# ASSIGNMENT
Can you convert the listing below into a JSON list of strings, one string per line, with blank lines and the pictures left out?

Chart interpretation exercises:
━━━━━━━━
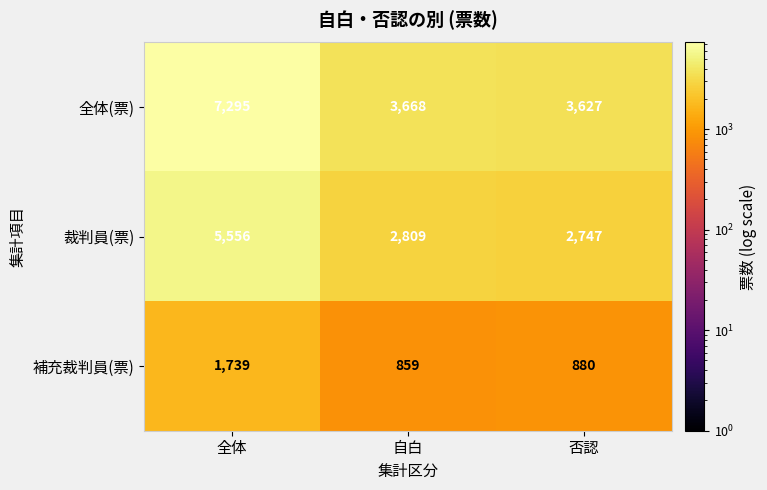

At which category is the sum across all series the highest?

全体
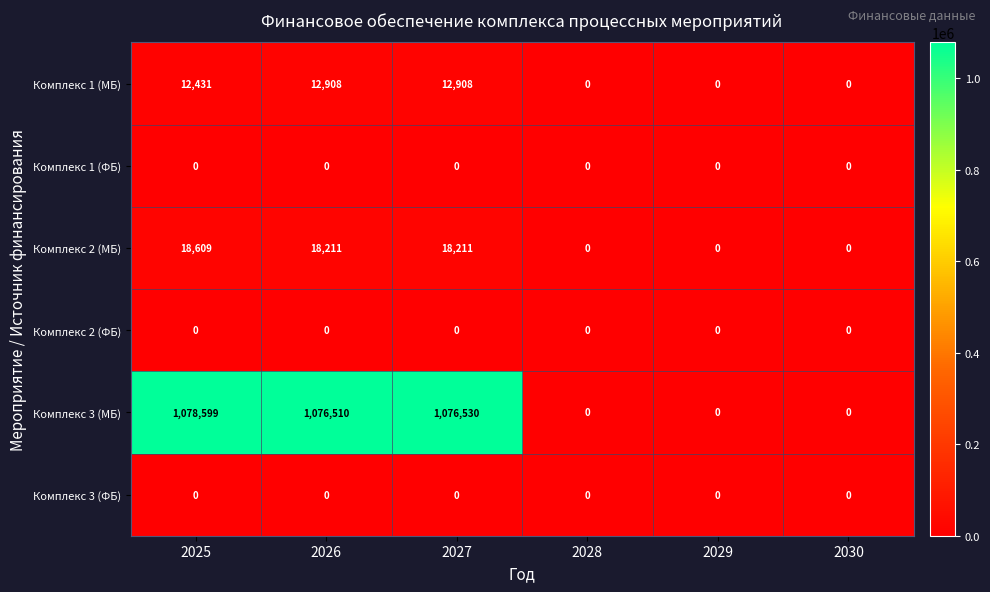

At how many categories does at least one series exceed 16066?

3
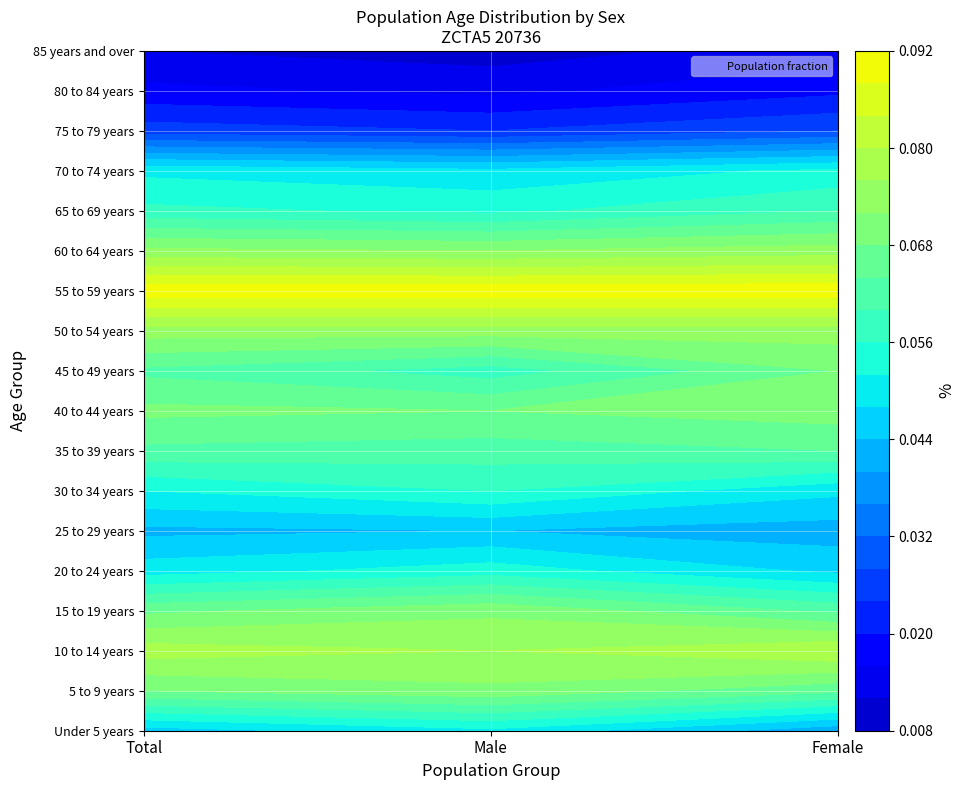

What is the spread (max minus min) of values at 2?

0.1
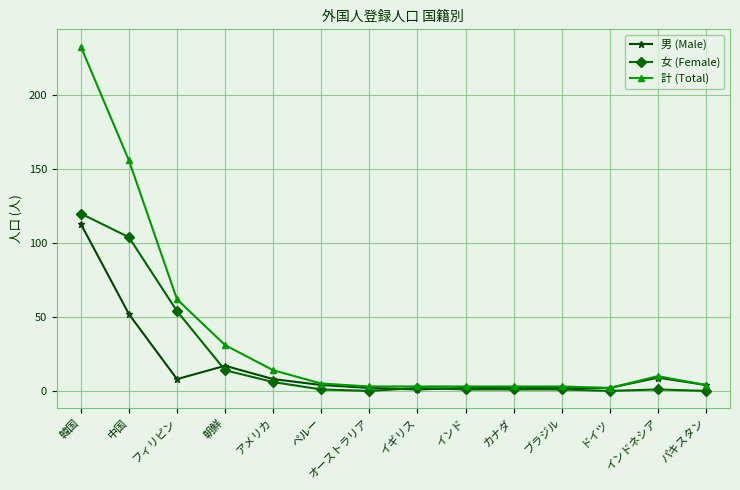

At which category does 男 (Male) reach its first local valley?

フィリピン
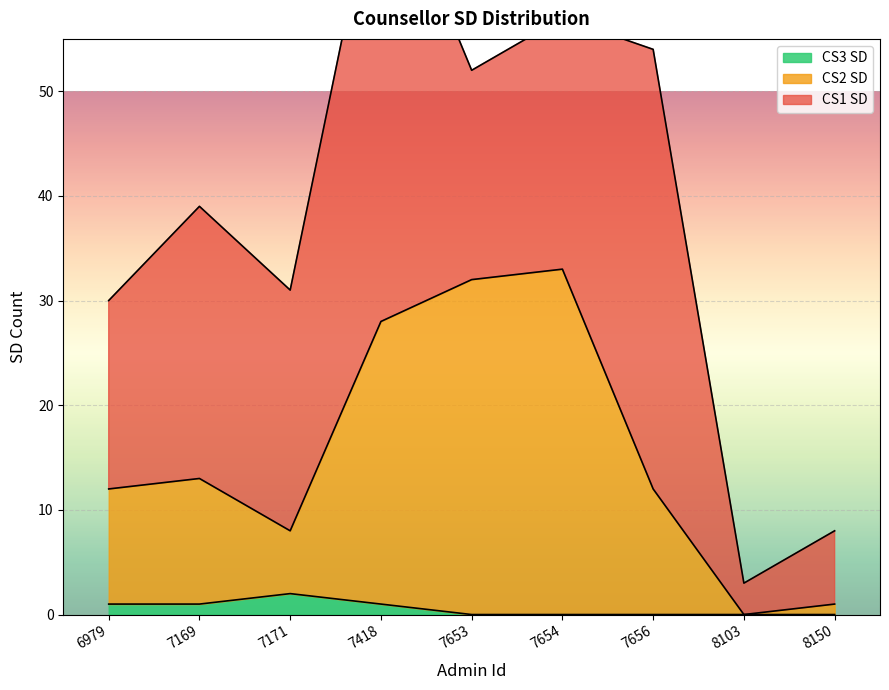

True or false: CS2 SD has more than 1 points higher than both neighbors.

True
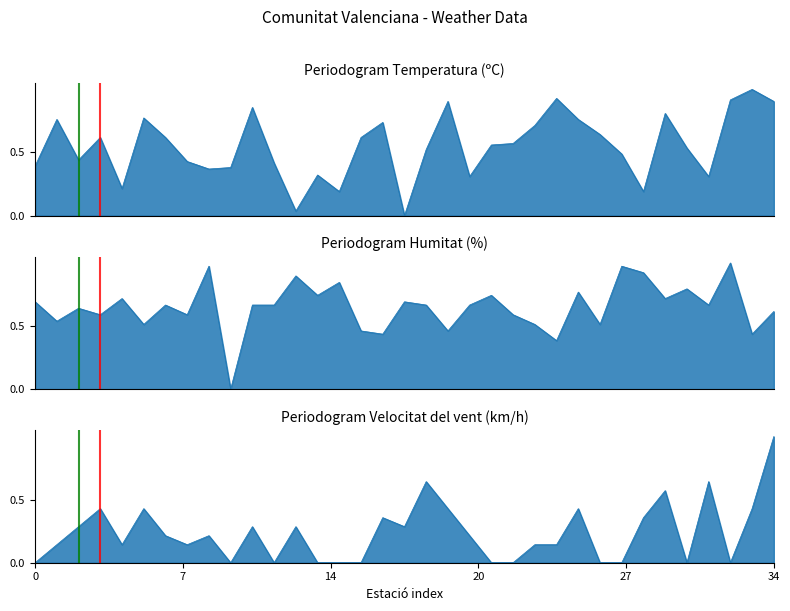

What is the sum of the Velocitat del vent (km/h) values at Alcoi/Alcoy and Fontanars dels Alforins?

0.3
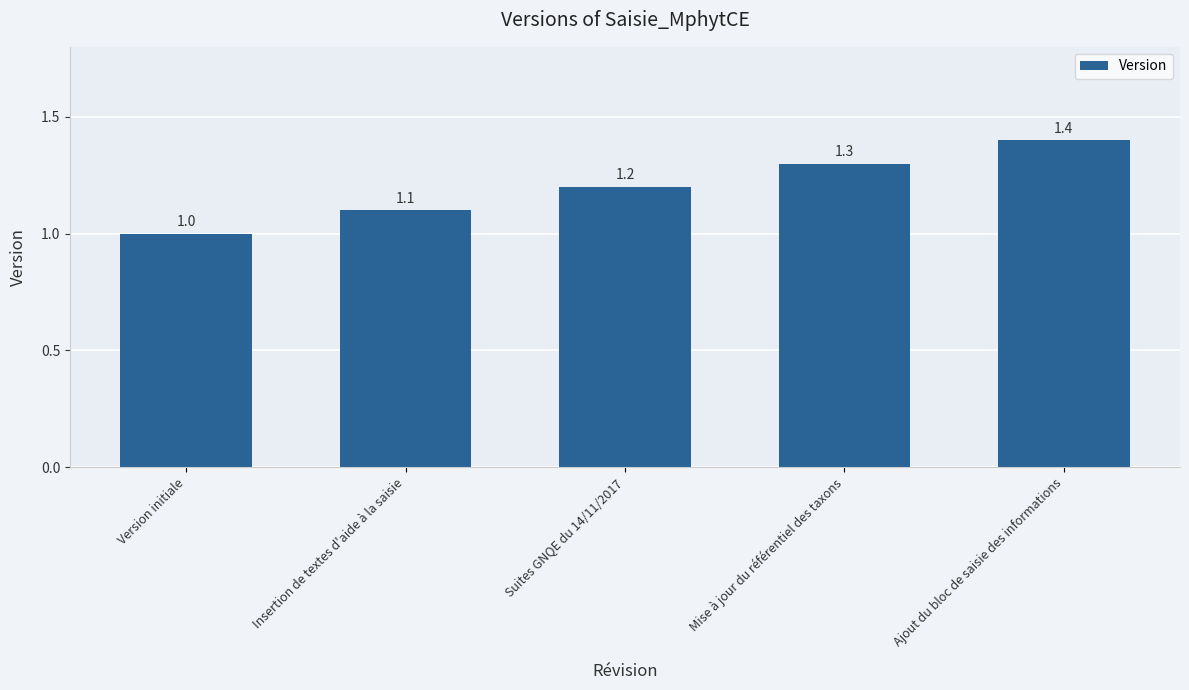

How many values are between 1 and 2?

5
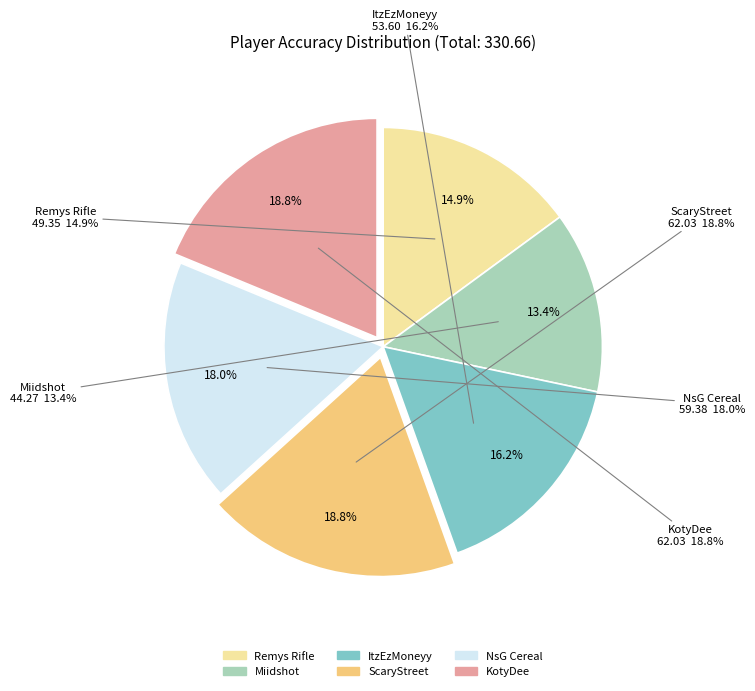

What is the ratio of the value at ItzEzMoneyy to the value at Remys Rifle?

1.1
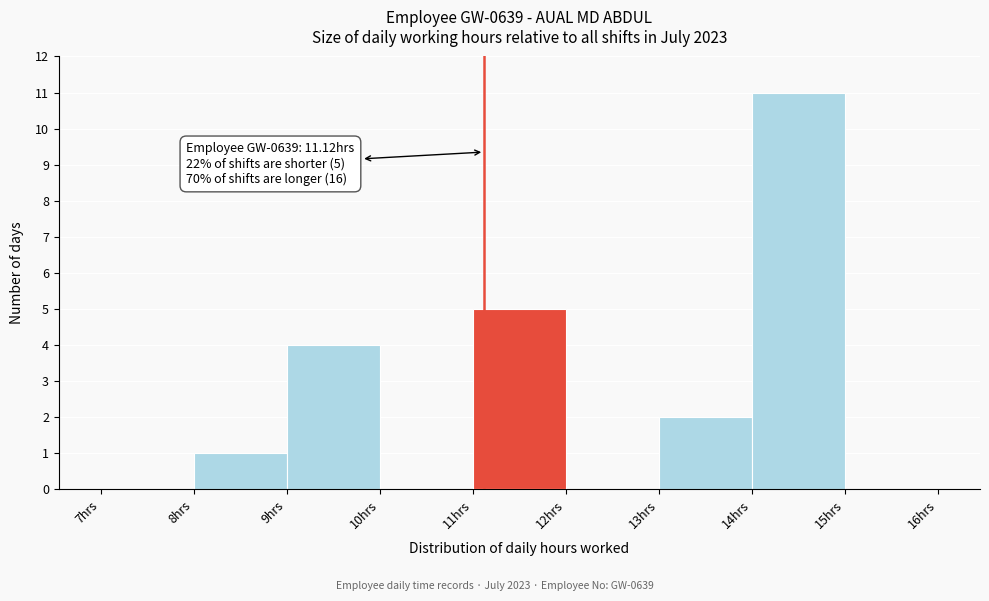

Over which range of the x-axis is the bar tallest?

14 to 15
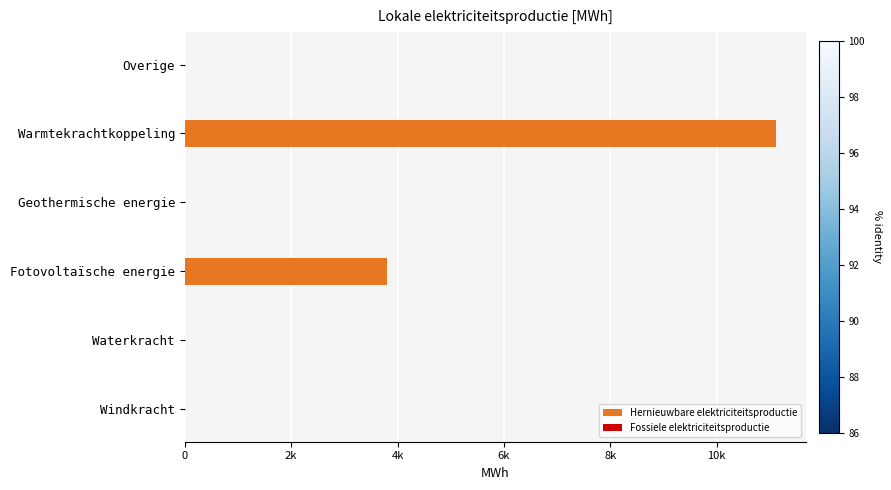

Which series has the largest total across all categories?

Hernieuwbare elektriciteitsproductie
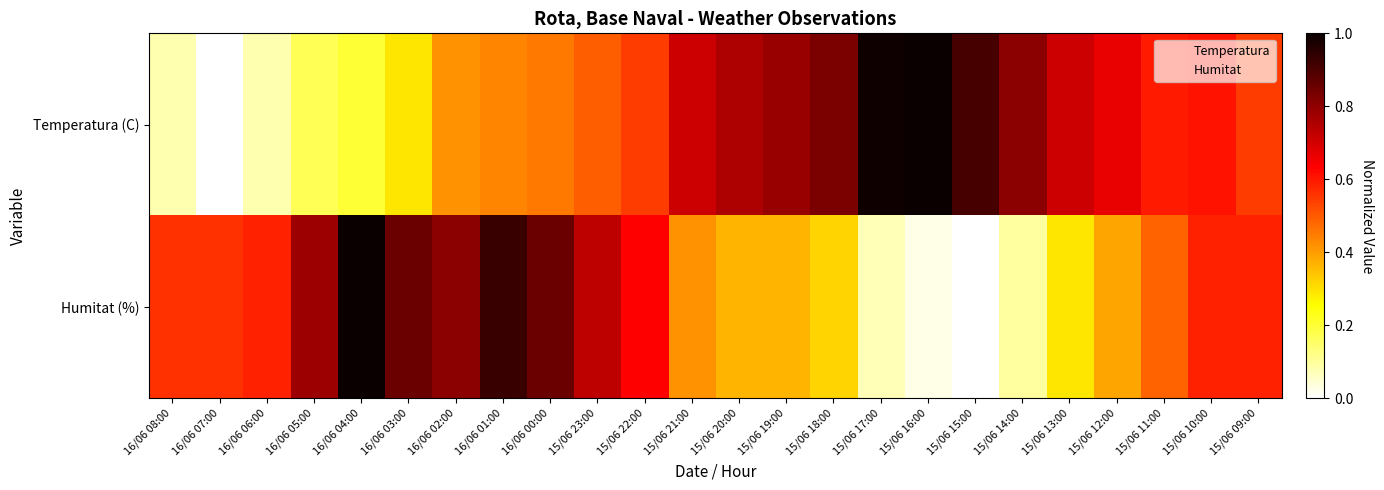

At 15/06 17:00, list the series in order from largest to smallest.

Temperatura (C), Humitat (%)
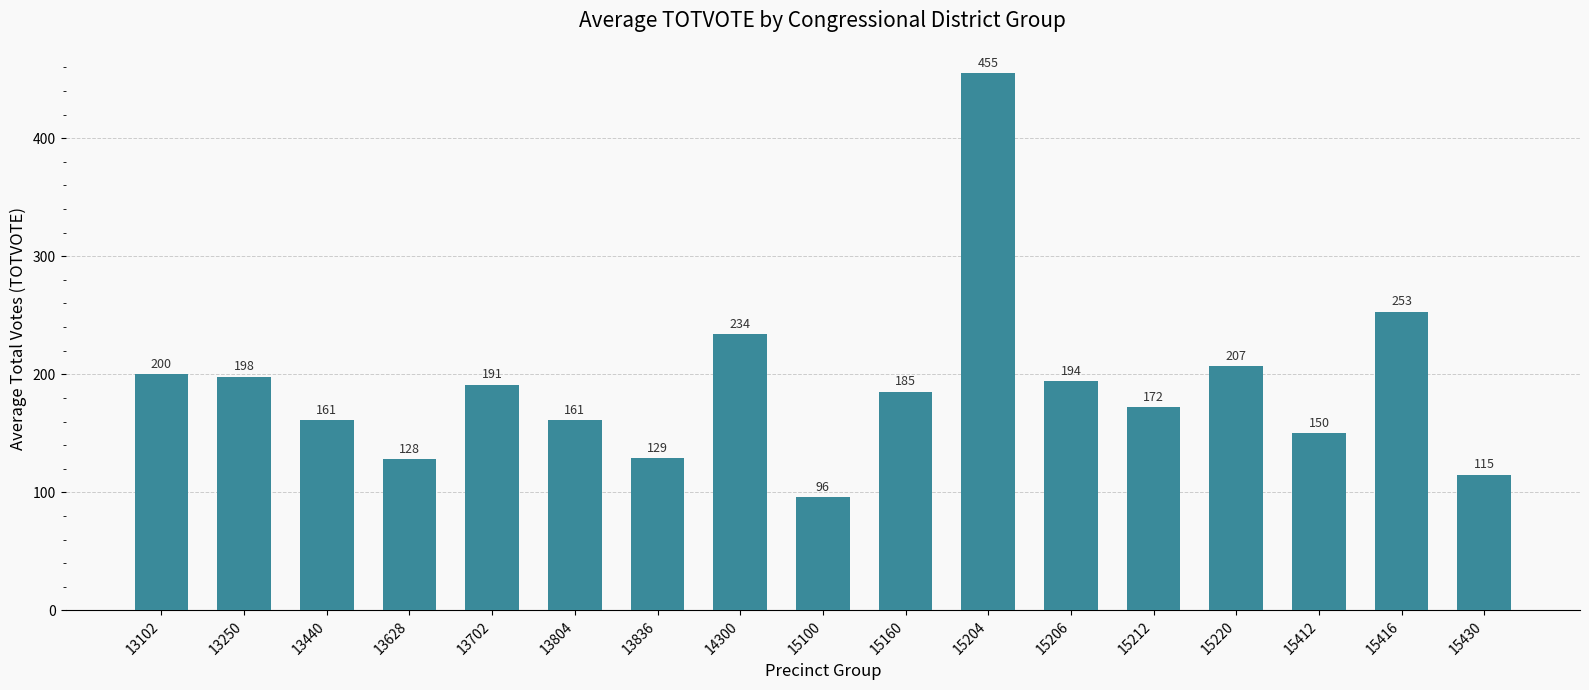

What is the ratio of the value at 13628 to the value at 13102?

0.6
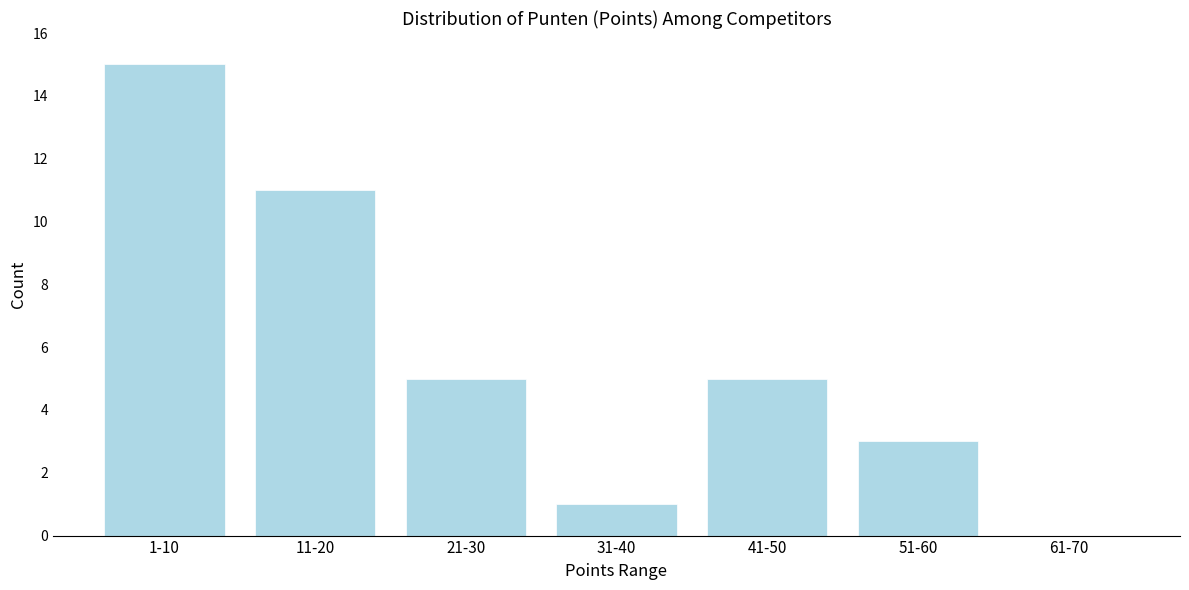

Reading left to right, what are all the values shown in this chart?

1-10=15	11-20=11	21-30=5	31-40=1	41-50=5	51-60=3	61-70=0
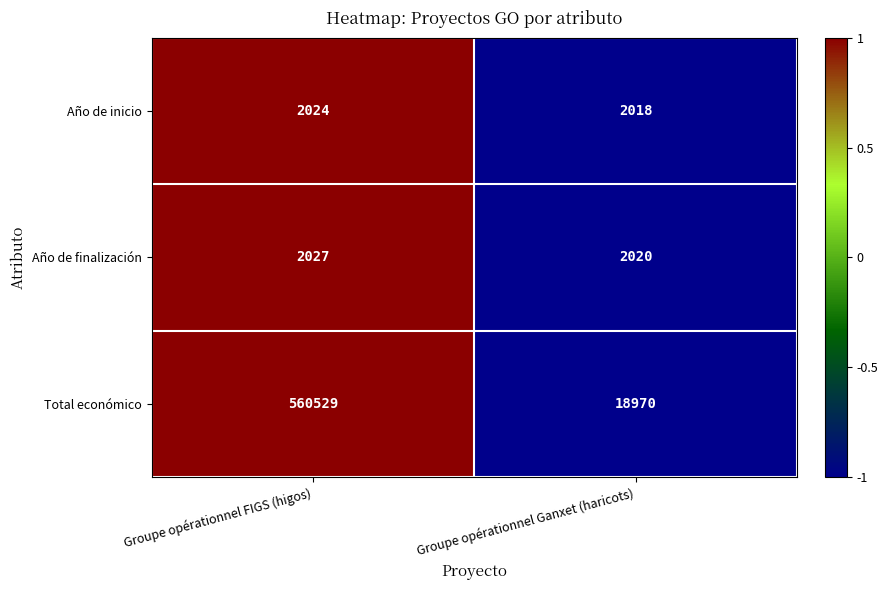

Where is Total económico nearest to the value 289749?

Groupe opérationnel Ganxet (haricots)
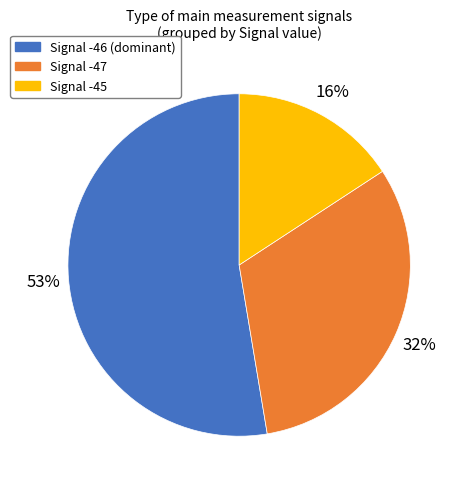

What is the ratio of the value at Signal -46 (dominant) to the value at Signal -47?

1.7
━━━━━━━━
# WRITTEN RESPONSE
[
  "At which category is the sum across all series the highest?",
  "全体",
  "At how many categories does at least one series exceed 16066?",
  "3",
  "What is the spread (max minus min) of values at 2?",
  "0.1",
  "At which category does 男 (Male) reach its first local valley?",
  "フィリピン",
  "True or false: CS2 SD has more than 1 points higher than both neighbors.",
  "True",
  "What is the sum of the Velocitat del vent (km/h) values at Alcoi/Alcoy and Fontanars dels Alforins?",
  "0.3",
  "How many values are between 1 and 2?",
  "5",
  "What is the ratio of the value at ItzEzMoneyy to the value at Remys Rifle?",
  "1.1",
  "Over which range of the x-axis is the bar tallest?",
  "14 to 15",
  "Which series has the largest total across all categories?",
  "Hernieuwbare elektriciteitsproductie",
  "At 15/06 17:00, list the series in order from largest to smallest.",
  "Temperatura (C), Humitat (%)",
  "What is the ratio of the value at 13628 to the value at 13102?",
  "0.6",
  "Reading left to right, what are all the values shown in this chart?",
  "1-10=15\t11-20=11\t21-30=5\t31-40=1\t41-50=5\t51-60=3\t61-70=0",
  "Where is Total económico nearest to the value 289749?",
  "Groupe opérationnel Ganxet (haricots)",
  "What is the ratio of the value at Signal -46 (dominant) to the value at Signal -47?",
  "1.7"
]